Sebelumnya Departemen Luar Negeri AS menggambarkan dugaan pelanggaran hak asasi manusia terhadap Uyghur dan anggota minoritas muslim lain di Xinjiang sebagai penyokong kerja paksa untuk negar (China) dan penahanan massal. 

Awal Desember, Gedung Putih mengumumkan boikot diplomatik terhadap Olimpiade Musim Dingin 2022 di Beijing. Alasannya genosida dan kejahatan terhadap kemanusiaan yang sedang berlangsung di Xinjiang dan pelanggaran HAM lainnya. Beijing membantah hal tersebut.

Kementerian Perdagangan AS memasukkan empat entitas ke dalam daftar hitam (black list). Tindakan ini berdasar karena peran perusahaan tersebut dalam memodernisasi militer China bertentangan dengan keamanan nasional AS dan kepentingan luar negeri.

Selain itu menambahkan lima perusahaan China lainnya karena dugaan memperoleh atau mencoba mendapatkan teknologi dari AS guna membantu memodernisasi Tentara Pembebasan China (People’s Liberation Army).

Para pejabat AS sejak lama mengeluhkan pencurian intelektual China yang merugikan miliaran dolar AS ekonomi pendapatan negara dan ribuan pekerjaan. Eksekutif Paman Sam mengatakan tindakan China termasuk mengancam keamanan nasional. Sementara itu, Beijing menyatakan tidak terlibat dalam pencurian kekayaan intelektual.

 

 

* Untuk mengetahui kebenaran informasi yang beredar, silakan WhatsApp ke nomor 0811 9787 670 hanya dengan ketik kata kunci yang diinginkan.

2 dari 2 halaman

AS Jatuhkan Hukuman kepada Entitas China

Pada Kamis, 16 Desember 2021,  Departemen Keuangan AS memberikan sanksi terhadap delapan entitas teknologi China. Hukuman diberikan karena pengawasan biometrik dan pelacakan etnis dan agama minoritas di China khususnya muslim Ughyur di Xinjiang.

Dari data Treasury entitas yang berada di daftar hitam AS antara lain  Cloudwalk Technology, Dawning Information Industry, Leon Technology Company, Megvii Technology, Netposa Technologies, SZ DJI Technology, Xiamen Meiya Pico Information, dan Yitu.
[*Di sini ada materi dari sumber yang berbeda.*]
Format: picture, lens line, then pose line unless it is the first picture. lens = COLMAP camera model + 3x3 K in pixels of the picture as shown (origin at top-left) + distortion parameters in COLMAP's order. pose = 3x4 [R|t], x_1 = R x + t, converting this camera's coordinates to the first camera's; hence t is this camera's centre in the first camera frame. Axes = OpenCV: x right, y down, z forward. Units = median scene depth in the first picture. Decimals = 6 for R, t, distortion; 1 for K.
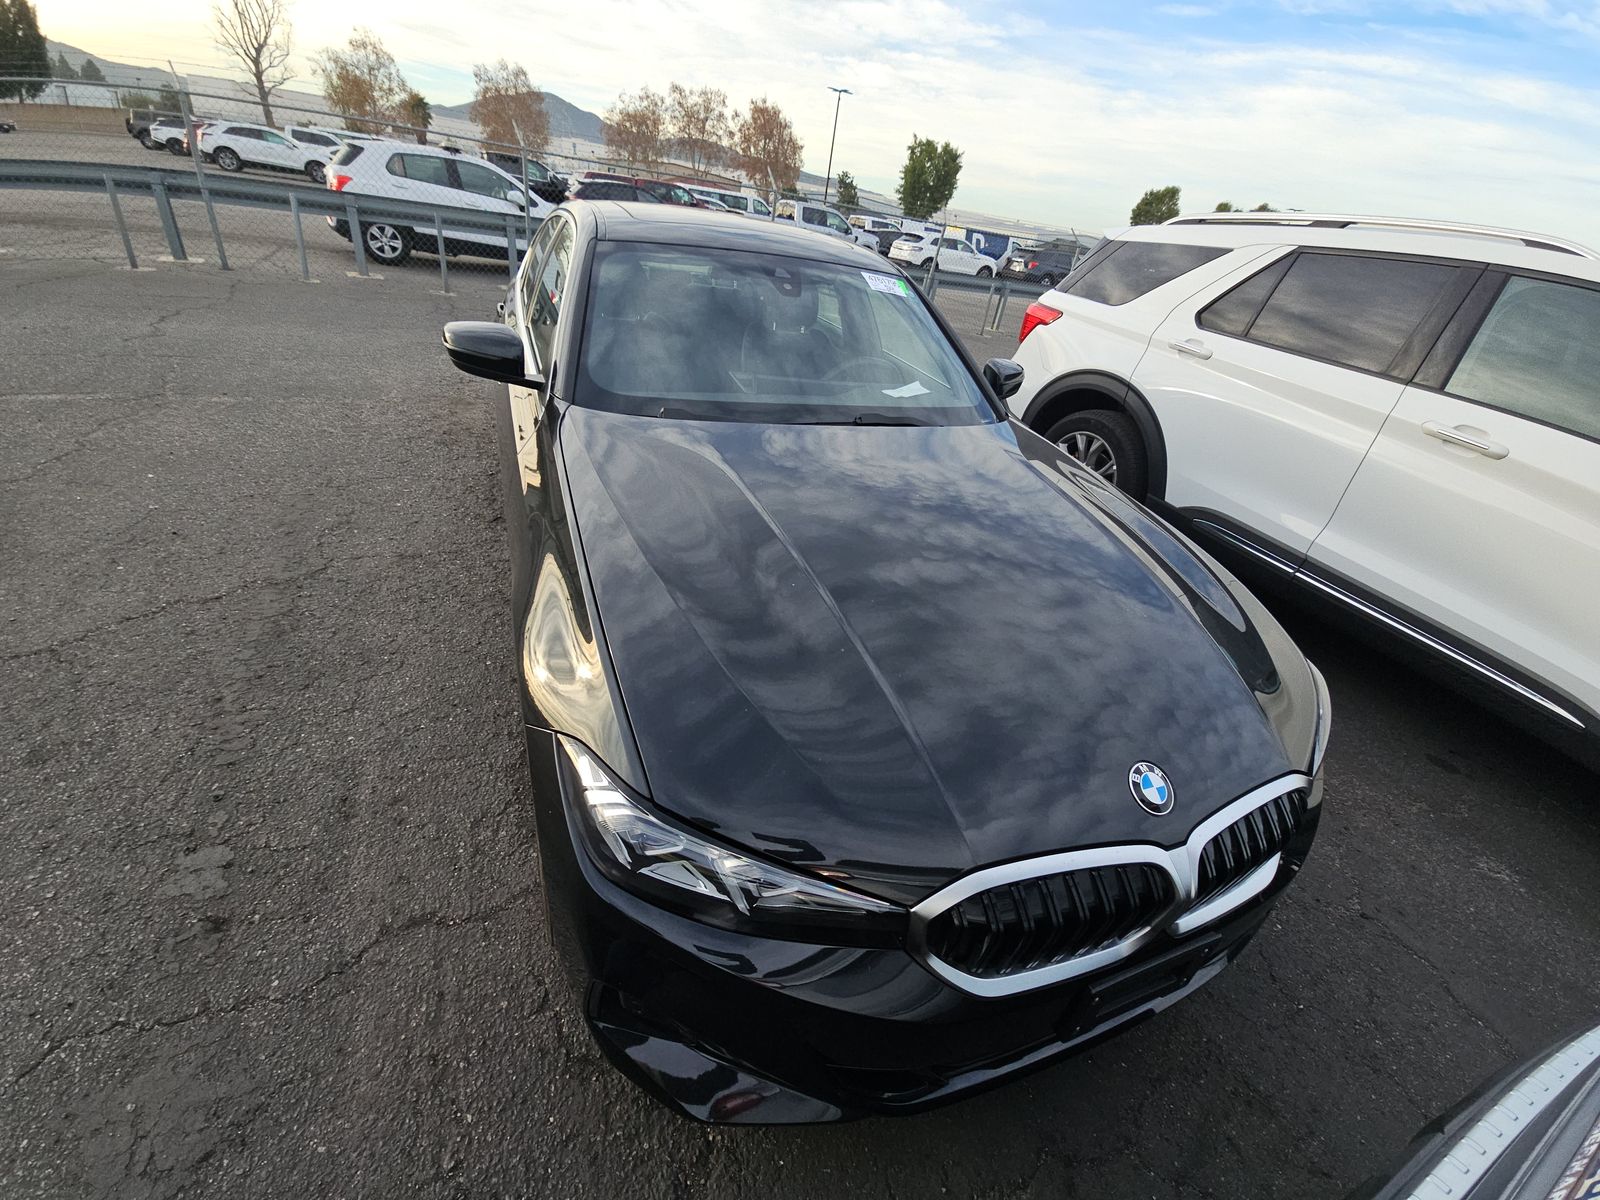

Kedutaan Besar China di Washington DC tidak memberikan tanggapan atas permasalahan tersebut.

Departemen Perdagangan AS pun menambil tindakan untuk entitas yang berlokasi di Georgia, Malaysia dan Turki yang juga mencoba mengalihkan barang-barang AS ke program militer Iran.

“Secara khusus, entitas ini adalah bagian dari jaringan yang digunakan untuk memasok atau mencoba memasok ke Iran dengan barang-barang asal AS yang pada akhirnya akan memberikan dukungan material kepada industri pertahanan Iran yang mana melanggar kontrol ekspor AS,” catatan pemberitahuan yang dikutip dari laman CNBC, Jumat, 17 Desember 2021.

Totalnya Departemen Perdagangan telah memblokir 34 entitas di China, tiga di Georgia, satu di Malaysia, dan dua di Turki.